Vice Chairman Research and Technology Kamar Dagang Indonesia Ilham Habibi mengatakan siklus pertumbuhan bisnis pertambangan dapat dikatakan tidak kecil, sehingga pelaku dunia tambang seharusnya melihat sekitar lokasi yang
dapat menunjang agar bisa berkelanjutan.
"Dengan pendapatan negara yang disumbang 11,22%, pertambangan merupakan kegiatan yang menjanjikan," ujarnya di acara Musyawarah Nasional III Asosiasi Jasa Pertambangan Indonesia, Senin (17/6/2013).
Industri pertambangan saat ini masih berada dalam tataran Jawa sentris. Artinya, lokasi pertambangan ada di luar Jawa, tetapi pengolahan dan tujuan utama pengiriman berada di Pulau Jawa. Dalm hal ini, pengolahan sebaiknya berada di dekat pertambangan dan diprioritaskan untuk wilayah tersebut.
Industri pertambangan memiliki beberapa isu yang sering menghambat antara lain konflik lahan, lingkungan,infrastruktur, teknologi, lahan, koordinasi dengan pemerintah, insentif, dan infrastruktur. Dalam hal ini, sebagai contoh adalah pembangunan smelter yang sedang digalakkan.
Saat ini, tuntutan yang dirasakan pengusaha terutama tambang mineral adalah pemurnian. Pengusaha sering mempertanyakan listrik yang akan memasok smelter. Berkaitan dengan ini pula, terdapat hal mendasar yang sering diabaikan adalah masalah lingkungan dan konflik dengan masyarakat karena pencemaran lingkungan. Untuk mengatasi ini inovasi dan teknologi dapat menjadi satu solusi.

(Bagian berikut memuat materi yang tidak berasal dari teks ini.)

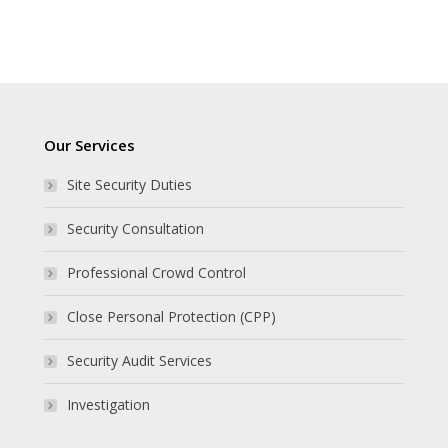
Our Services
Site Security Duties
Security Consultation
Professional Crowd Control
Close Personal Protection (CPP)
Security Audit Services
Investigation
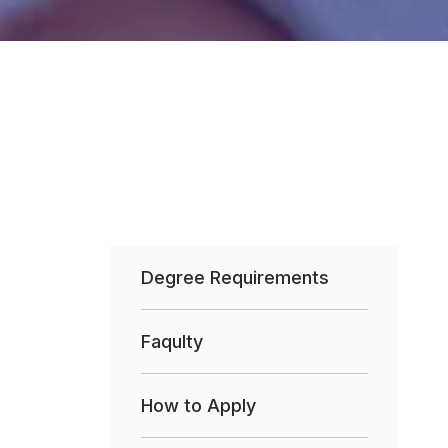
Degree Requirements
Faqulty
How to Apply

"Solusinya, menggunakan energi terbarukan. Selain ramah lingkungan, penggunaannya juga bisa memberdayakan masyarakat," ujar Ilham.

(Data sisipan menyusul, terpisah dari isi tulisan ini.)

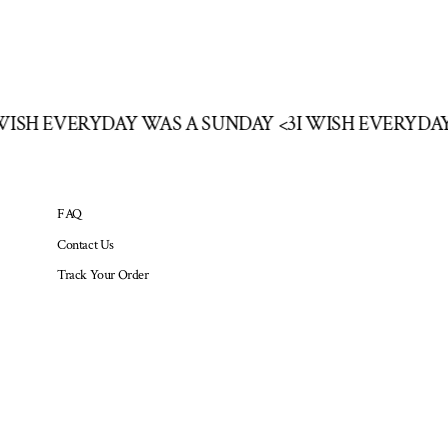
 WISH EVERYDAY WAS A SUNDAY <3
I WISH EVERYDA
FAQ
Contact Us
Track Your Order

Di samping permasalahan yang dihadapi oleh perusahaan tambang dengan masyarakat dan lingkungan, hal yang sering tidak memudahkan industri tersebut adalah birokrasi. Kerumitan birokrasi selain dalam regulasi juga hak paten untuk teknologi yang berkaitan dengan tambang.
Dia mengatakan, ini disebabkan karena Indonesia masih dalam tahap negara berkembang. Oleh karena itu, apresiasi terhadap akademisi atau teknologi masih bersifat pragmatis.